Although we don't see obstacles preventing competitors from imitating Heartland's model, established firms may find replicating Heartland's culture to be difficult because other truckers likely would need to scale down service offerings in order to concentrate on the niche regional model. The firm has ample potential for long-term growth, because only two of its eleven regional facilities are located in the western U.S., with one in Phoenix, Ariz., and one in Dallas, Texas. We think Heartland's debt-free, cash-rich balance sheet affords options other truckers cannot pursue, like stocking up on several hundred tractors when truck makers are discounting heavily amid the lowest sales level in the past 30 years. Heartland's incredibly young tractor fleet (average age of 1.6 years) keeps driver satisfaction high, reduces maintenance expenses, and preserves fuel economy.
What to Expect in 2010 and Beyond
The burning question of when industry supply and demand will reach equilibrium remains a key issue in the minds of carriers and investors alike, and we believe 2010 will finally put an end to a tough past few years. We've heard a number of positive reports out of the sector thus far during the first quarter, including the American Trucking Associations' January reading as well as an optimistic update by third-party logistics provider Landstar (see our Analyst Note dated March 3, 2010).
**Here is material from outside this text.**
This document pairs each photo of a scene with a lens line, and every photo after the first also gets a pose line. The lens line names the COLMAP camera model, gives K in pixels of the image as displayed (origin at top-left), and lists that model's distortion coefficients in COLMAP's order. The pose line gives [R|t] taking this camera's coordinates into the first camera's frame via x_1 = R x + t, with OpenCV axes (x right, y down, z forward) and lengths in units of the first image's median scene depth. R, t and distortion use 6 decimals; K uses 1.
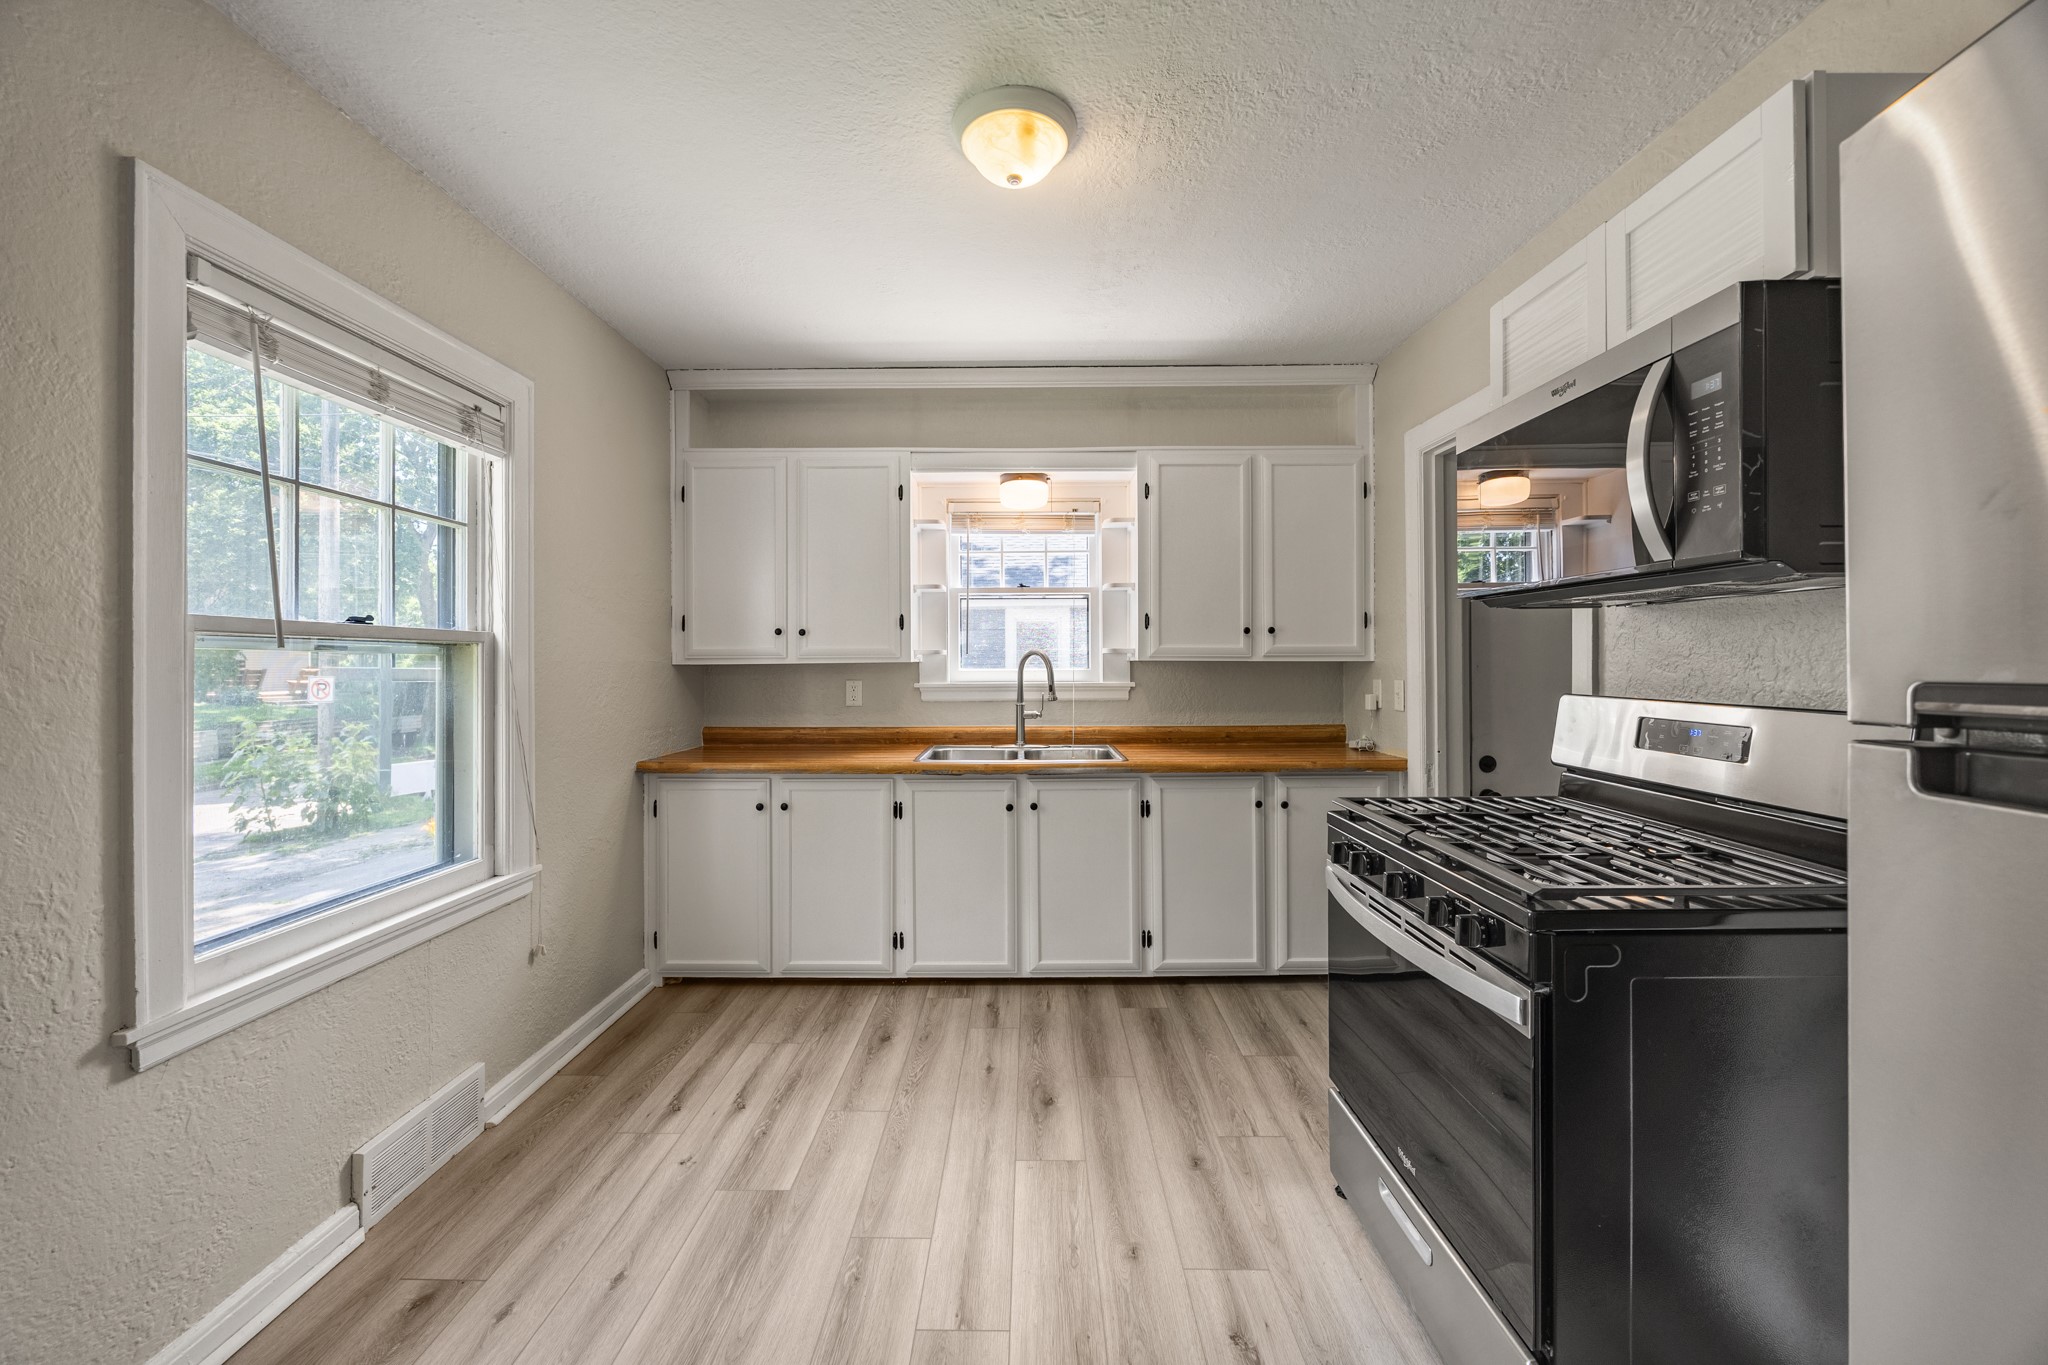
lens RADIAL K [[783.0, 0, 1020.4], [0, 783.0, 662.7], [0, 0, 1]] dist [-0.001017, 0.000016]
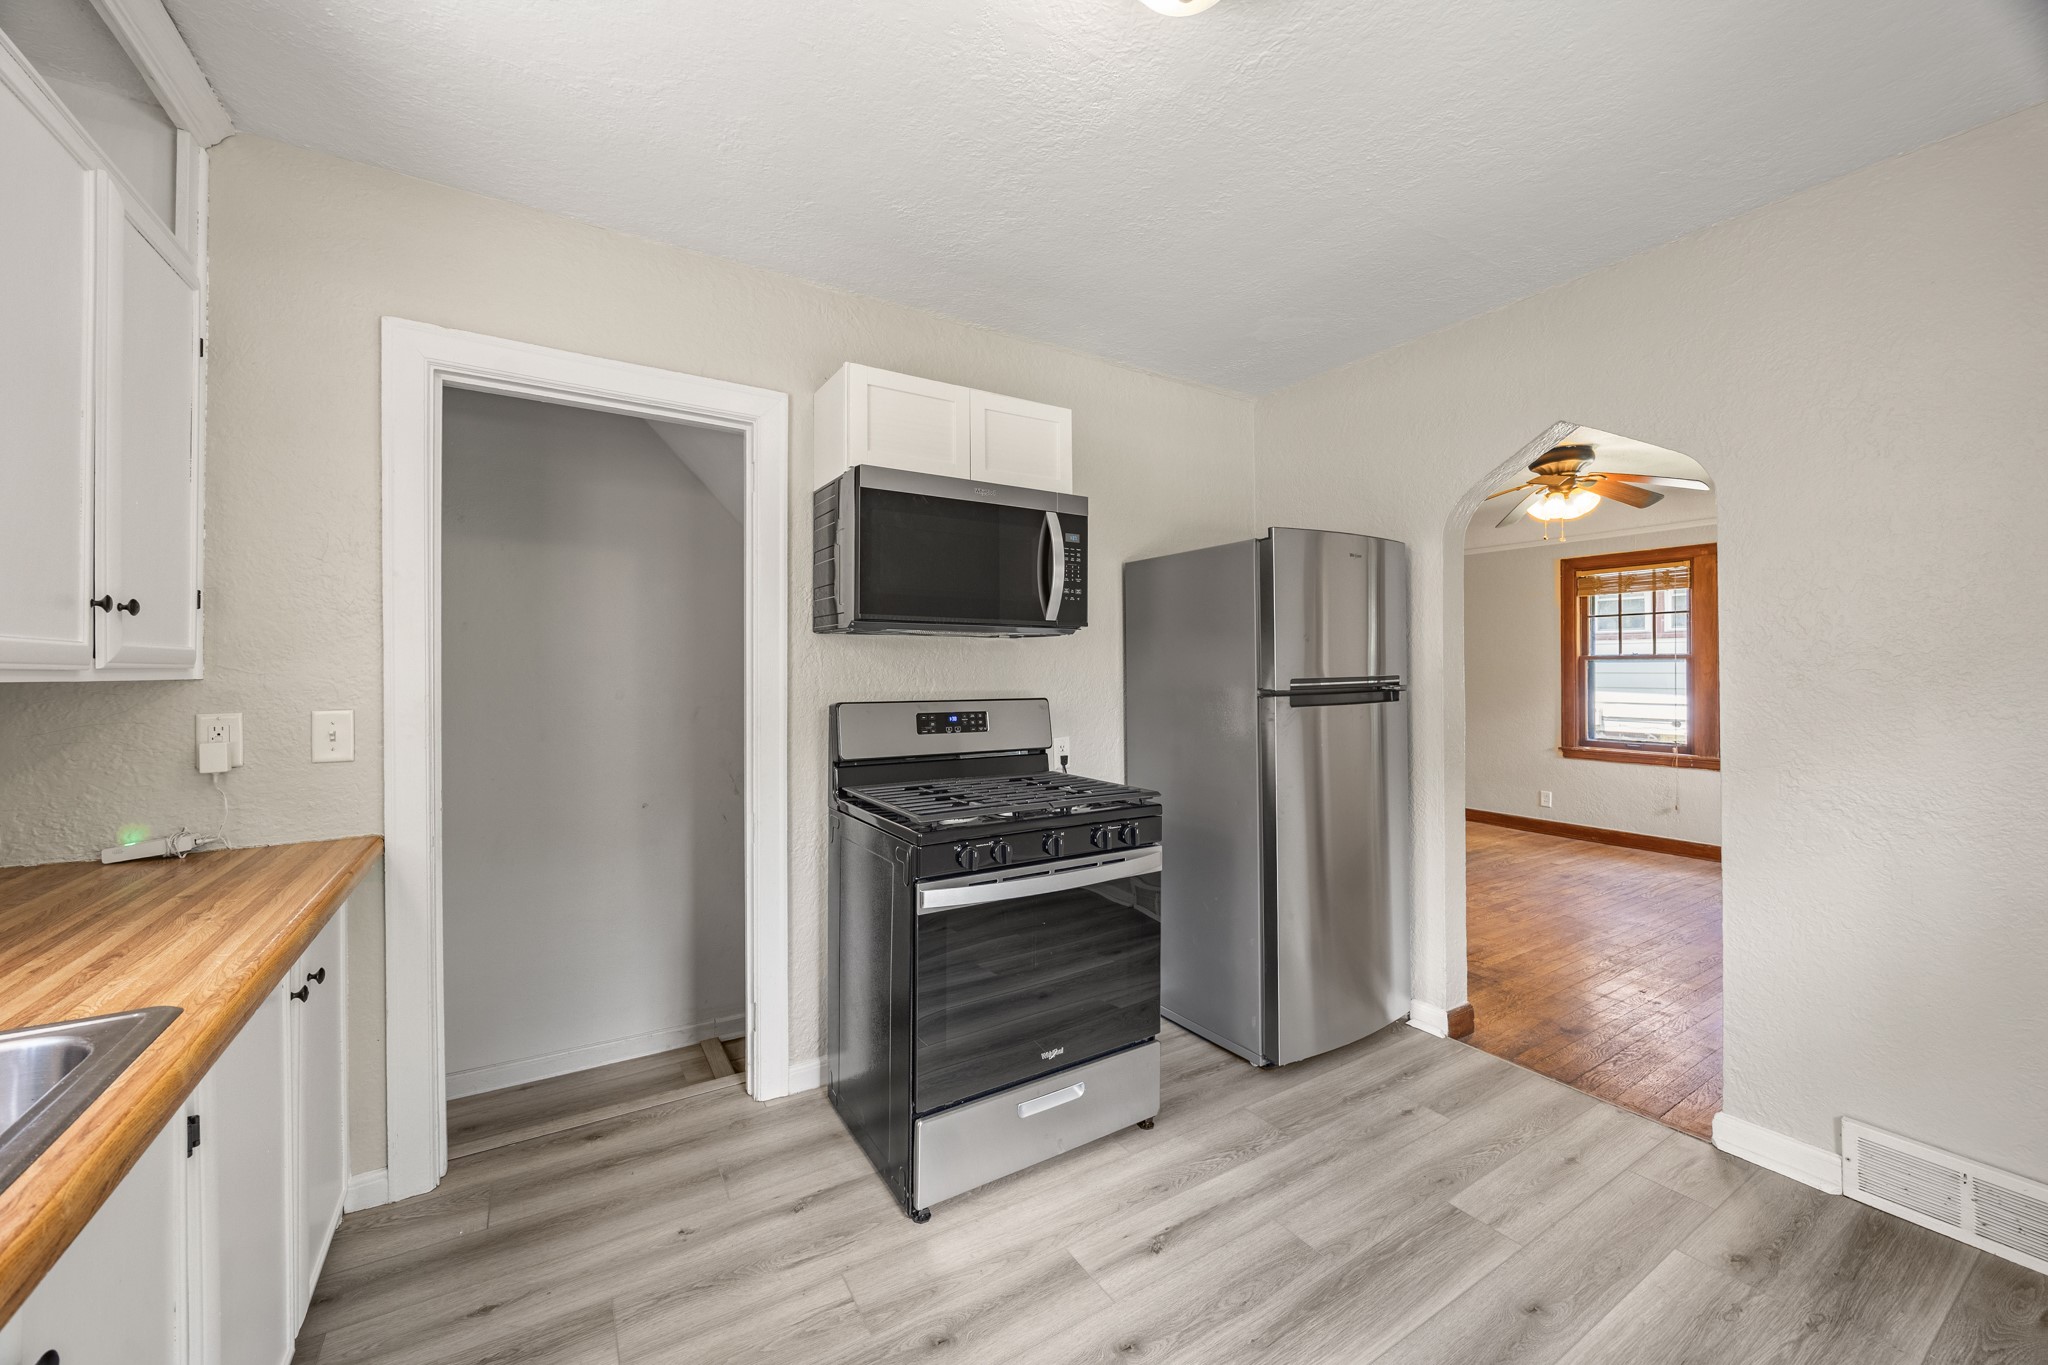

We expect to see continued sequential volume improvement in first quarter results, and it's possible that a few carriers will report year-over-year volume increases. We also plan to get a better gauge on how much capacity has tightened by looking at the progress made on rates. In addition to the firms we've discussed above, we also highlight Knight Transportation as a solid performer that has weathered the downturn relatively well. We believe the key to success in the trucking arena is the ability to navigate the booms and busts of cyclical demand, and we think these firms will be able to continue this record for years to come.